# Input
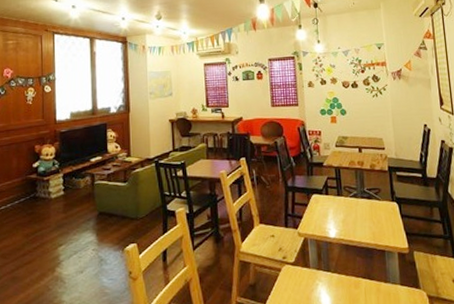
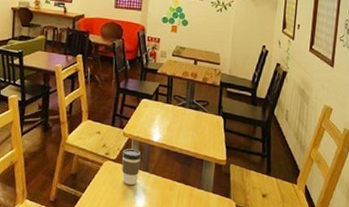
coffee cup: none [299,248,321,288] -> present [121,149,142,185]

* * *

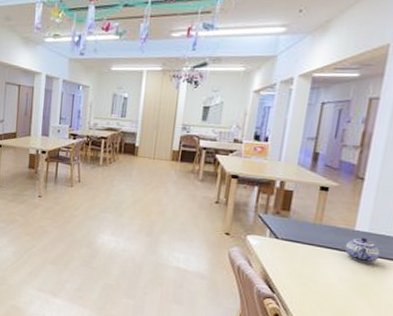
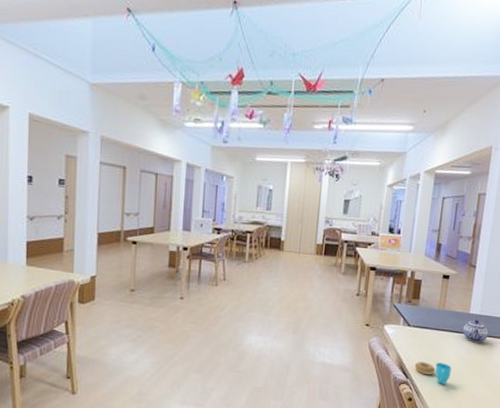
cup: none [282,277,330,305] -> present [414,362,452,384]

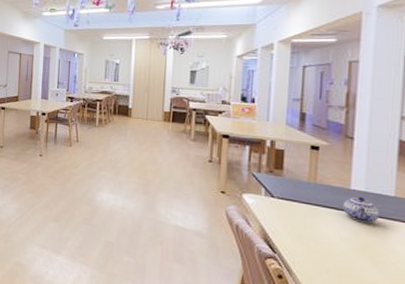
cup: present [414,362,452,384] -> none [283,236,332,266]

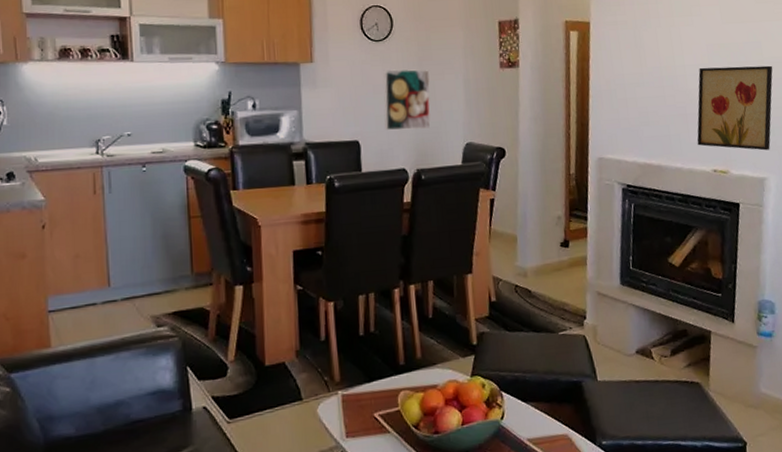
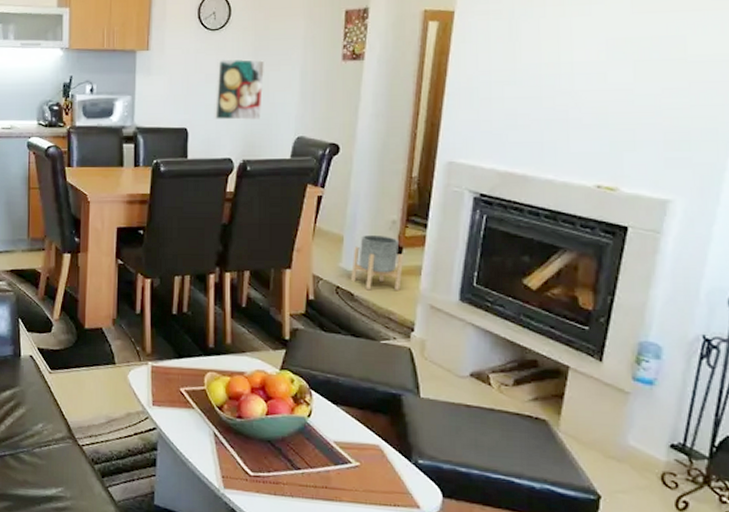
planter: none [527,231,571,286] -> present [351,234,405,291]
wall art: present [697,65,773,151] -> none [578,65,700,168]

# Exercise description
Find the line with "cup: present [414,362,452,384]" in the entries above. Set down exactly every line from it up to and including the line with "wall art: present", images excluded.

# Task solution
cup: present [414,362,452,384] -> none [283,236,332,266]

planter: none [527,231,571,286] -> present [351,234,405,291]
wall art: present [697,65,773,151] -> none [578,65,700,168]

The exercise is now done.